Golden Predator arranges USD $35,000,000 Loan Facility with RK Mine Finance; Closes Brewery Creek Acquisition
Vancouver, Canada – September 27, 2012: Golden Predator Corp. (TSX:GPD) (the “Company”) is pleased to announce that it has executed definitive agreements with MF Investment Holding Company 1 (Cayman) Limited (“MF Investment”), part of the Red Kite group, for a senior secured loan facility in the principle amount of USD $35,000,000 (the “Loan”).
“We are pleased that Red Kite has appreciated the opportunities presented by our Brewery Creek project. This financing consolidates our interest in the project and ensures Brewery Creek moves forward as planned,” said William M. Sheriff, Chairman and CEO. We look forward to Brewery Creek advancing towards becoming the Yukon’s next gold producer in 2014.”
USD $35,000,000 Loan Facility
The Loan will be provided through three advances, the first advance of USD $10,000,000 having been provided on September 25, 2012 and two subsequent advances of USD $10,000,000 and USD $15,000,000, respectively, being made on completion of certain specified conditions including delivery of an acceptable pre-feasibility study and receipt of any required permit amendments for the Brewery Creek Project.
The first $10,000,000 of the Loan matures on July 1, 2015, the next $15,000,000 on March 31, 2016 and the final $10,000,000 matures on December 31, 2016. The Loan bears interest payable at LIBOR plus 8% per annum, subject to a minimum interest rate of 10%. As a condition to the second advance of the Loan, the Company has agreed to enter into an offtake agreement under which it will sell to MF Investment the first 500,000 ounces of gold produced from the Brewery Creek Project at a discount of 1.5% to the spot price.

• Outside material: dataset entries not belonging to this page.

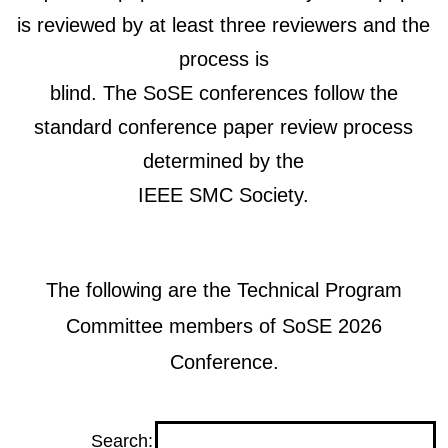
is reviewed by at least three reviewers and the
process is
blind. The SoSE conferences follow the
standard conference paper review process
determined by the
IEEE SMC Society.
The following are the Technical Program
Committee members of SoSE 2026
Conference.
Search:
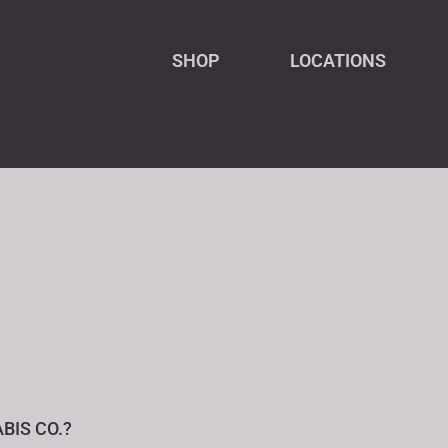
SHOP
LOCATIONS
BIS CO.?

Of the initial advance, CAD $3,205,000 was used to complete the acquisition by Golden Predator of the Brewery Creek Project from Alexco Resource Corp. (“Alexco”) as more particularly described below, with the balance of the net proceeds of the Loan will be used exclusively to fund the working capital requirements of the Company related to or arising in connection with the exploration and development of the Brewery Creek Project.
Brewery Creek Purchase
The Company has closed the previously disclosed transactions contemplated under the purchase agreement dated February 14, 2012 among Alexco, the Company and Golden Predator Canada Corp. (the “Purchase Agreement”). The Company now owns a 100% interest in the Brewery Creek Project, subject to a 2% net smelter royalty (“NSR”) in favour of Alexco on the first 600,000 ounces of gold produced from the Brewery Creek Project, following which the NSR will increase to 2.75%. The Company has the right to repurchase 0.625% of the increased NSR for CAD $2,000,000 (which, if so acquired, would result in a 2.125% NSR on gold to Alexco).
In exchange for a 100% interest in the Brewery Creek Project and in addition to the NSR, the Company paid to Alexco CAD $3,205,000, representing the cash consideration to be paid under the Purchase Agreement (CAD $4,000,000) less the amount of the reclamation bond that had been posted by Alexco with the Yukon government (CAD $795,000) and issued to Alexco 7,500,000 common shares and 3,750,000 share purchase warrants of the Company (the “Warrants”), each Warrant entitling Alexco to purchase one additional common share of the Company at a price of CAD $1.15 for a period of two years from closing.
September 27, 2012 (Source: Golden Predator)
Disclosure: Golden Predator is a Vulture Bargain Candidate of Interest (VBCI). Members of the GGR team are actively accumulating and hold long positions in GPD.T or GPRXF.